The second important thing to know about soap is superfatting. Superfatting means that there is more oil added than the lye can transform into soap, and this is what actually nurses the hair. Hair doesn’t need quite as much oil as skin though, so typical skin or hand soaps usually have a superfatting percentage that is too high for hair. For hair, a good superfatting percentage is between 4-6%, but it really depends on your hair. Very thin, fine hair will need a lower superfatting percentage, and very dry, coarse hair might need a much higher percentage – maybe even as high as 10-15%. The only way to find out is to try it out.

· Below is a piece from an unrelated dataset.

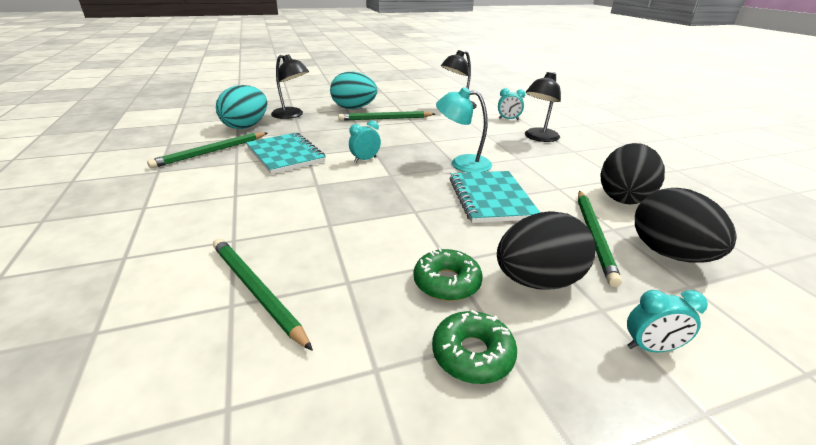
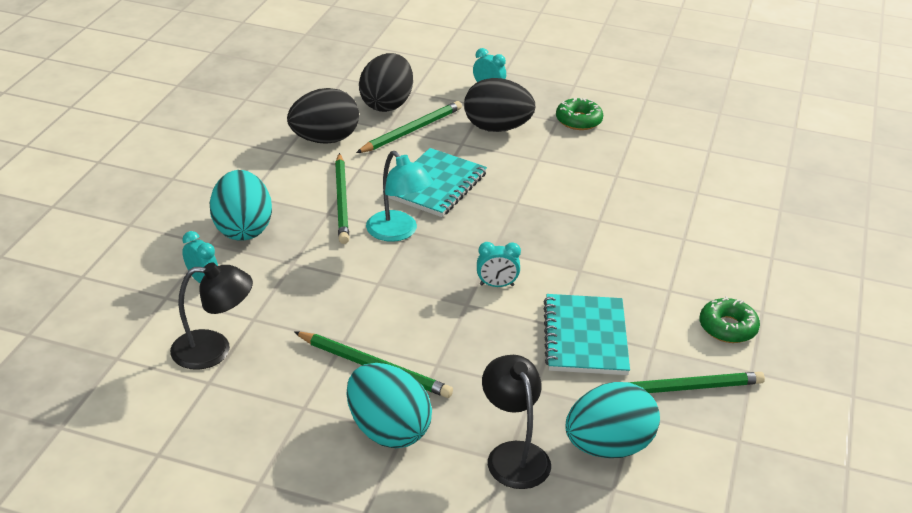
camera: 145 degrees left, 5 degrees up
green pencil [213,238,313,351] -> green pencil moved to [335,153,349,244]
green donut [414,247,483,301] -> green donut moved to [699,296,760,343]
black lamp [525,72,561,142] -> turquoise egg [210,170,272,241]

Finally, the third really important thing to know about hair soap is knowing what oils your hair likes, because if there’s an oil in the soap that your hair hates, the results will be bad. Using oil as an addition to hair care beyond soap is a good idea anyway, and a good way to try different oils. My hair, for example, seems to hate coconut oil, because it gets kind of squeaky and feels dry and when I use it. Olive oil and argan oil seem to work fine though. So for me, soaps based on olive oil have worked pretty well so far. Soaps usually contain a variety of oils, and it helps to go through the list and see what’s in there. Generally, some oils aren’t generally very good for hair, like for example palm oil. I try to avoid palm oil in hair soap as much as possible. It helps to keep some notes on the different soaps you try in order to figure out what oils your hair likes.

Where do you get hair soap? Well, the drug stores sure don’t have them yet, but the internet does. There are a tons of good online shops that have really good soaps. In Germany, there are Steffi’s Hexenküche, Alles schöne Dinge, Pflegeseifen or Savion. In the US / Canada there is Chagrin Valley (hard to find soap without palm oil there though), Wylde Rose or Kingston Soap Company4. In the UK, there is Funky Soap. There are also tons of soaps and manufacturers to be found on etsy or dawanda.

If you now checked some of those sites, you’ll probably have some concerns about the affordability. I have to admit that a really good soap is a little bit more expensive than a bottle of mass-produced shampoo. Also, a bar of hair soap doesn’t last anywhere near as long as a bar of regular hand soap. I need about 5-8g of soap per wash. However, since I only wash twice a week, a bar of soap lasts about a month or two. I think it’s definitely worth it though. Eventually I want to try and make my own soap, but there’s a lot of equipment I’d need to buy for that for which I currently don’t have the money or space.

Hair soap has a bit of a learning curve, because there’s a lot you need to consider. If you’re interested in switching to soap, here are a few questions you should try to figure out; Which oil is best for my hair? How hard is the water where I live? How much nutrition does my hair need? Can I wait for my hair to air dry? Can I not comb my hair after washing it? YouTube will also provide a lot of information about hair care and hair soap, once you find the right channels.

I will definitely stick to soap for now, and I can’t even imagine going back to shampoo. I’ve learned so much about hair care and I really hope that with the proper care and attention, I might eventually get rid of my split ends that keep coming back and have really healthy, shiny hair.